A 2011 national Internet survey of adults aged ≥50 years who made cancer screening decisions (breast, BrCa; colorectal, CRC; prostate, PCa) within the previous 2 years was conducted. Participants were asked about their perceived cancer risk; how informed they felt about cancer tests; whether their healthcare provider addressed pros/cons of testing, presented the option of no testing, and elicited their input; whether they were tested; and their confidence in the screening decision. Data were analyzed in 2013-2014 with descriptive statistics and logistic regression.

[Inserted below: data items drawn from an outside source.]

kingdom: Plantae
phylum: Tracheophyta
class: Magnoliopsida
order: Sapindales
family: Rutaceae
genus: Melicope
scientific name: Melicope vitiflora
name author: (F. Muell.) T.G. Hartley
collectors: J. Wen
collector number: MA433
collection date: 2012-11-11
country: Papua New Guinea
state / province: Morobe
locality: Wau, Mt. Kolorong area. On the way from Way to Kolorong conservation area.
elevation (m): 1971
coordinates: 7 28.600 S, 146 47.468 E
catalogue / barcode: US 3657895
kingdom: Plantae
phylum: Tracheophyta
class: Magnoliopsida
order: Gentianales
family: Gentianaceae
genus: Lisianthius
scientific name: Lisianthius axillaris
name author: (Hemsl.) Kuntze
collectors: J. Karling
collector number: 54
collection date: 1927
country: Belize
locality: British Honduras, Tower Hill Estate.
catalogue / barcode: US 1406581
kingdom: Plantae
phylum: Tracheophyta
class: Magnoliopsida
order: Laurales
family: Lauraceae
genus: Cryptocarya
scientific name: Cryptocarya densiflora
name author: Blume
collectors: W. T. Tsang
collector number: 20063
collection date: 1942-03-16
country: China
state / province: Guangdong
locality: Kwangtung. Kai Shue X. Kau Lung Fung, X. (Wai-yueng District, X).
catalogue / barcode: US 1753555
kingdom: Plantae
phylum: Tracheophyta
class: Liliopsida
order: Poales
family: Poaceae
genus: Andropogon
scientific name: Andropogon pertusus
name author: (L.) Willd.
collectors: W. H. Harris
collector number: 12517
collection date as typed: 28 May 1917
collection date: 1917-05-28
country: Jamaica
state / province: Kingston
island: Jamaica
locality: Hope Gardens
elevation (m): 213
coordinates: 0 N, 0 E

Overall, 1,134 participants (477 men, 657 women) aged ≥50 years made cancer screening decisions, and 1,098 (354, BrCa; 598, CRC; 146, PCa) decisions were discussed with a healthcare provider. Most discussions (51%-67%) addressed pros of screening some or a lot, but few (7%-14%) similarly addressed cons. For all cancer screening decisions, providers usually (63%-71%) explained that testing was optional, but less often asked women (43%-57%) than men (70%-71%) whether they wanted testing. Only 27%-38% of participants reported SDM, 69%-93% underwent screening, and 55%-76% would definitely make the same decision again. Perceived high/average cancer risk and feeling highly informed were associated with confidence in the screening decision.
Discussions often failed to provide balanced information and meet SDM criteria. Supporting SDM could potentially improve the quality of cancer screening decisions.
鼓励临床医生支持患者参与癌症筛查的共同决策(SDM)。
描述癌症筛查讨论的决策过程和结果。
对 2011 年进行的一项全国性互联网调查进行了描述,该调查对象为过去 2 年内进行过癌症筛查决策(乳腺癌,BrCa;结直肠癌,CRC;前列腺癌,PCa)的≥50 岁成年人。参与者被问及他们对癌症风险的感知;他们对癌症检测的了解程度;他们的医疗保健提供者是否讨论了检测的利弊、提出了不检测的选择并征求了他们的意见;他们是否接受了检测;以及他们对筛查决策的信心。数据分析于 2013-2014 年进行,采用描述性统计和逻辑回归。
共有 1134 名(477 名男性,657 名女性)≥50 岁的参与者做出了癌症筛查决策,其中 1098 名(354 名,BrCa;598 名,CRC;146 名,PCa)的决策是与医疗保健提供者讨论的。大多数讨论(51%-67%)涉及筛查一些或很多方面的利弊,但很少(7%-14%)同样涉及缺点。对于所有癌症筛查决策,提供者通常(63%-71%)解释测试是可选的,但询问女性(43%-57%)的情况比询问男性(70%-71%)少。只有 27%-38%的参与者报告了 SDM,69%-93%接受了筛查,55%-76%肯定会再次做出相同的决定。感知到的高/中等癌症风险和高度知情与对筛查决策的信心相关。
讨论往往未能提供平衡的信息并满足 SDM 的标准。支持 SDM 可能会提高癌症筛查决策的质量。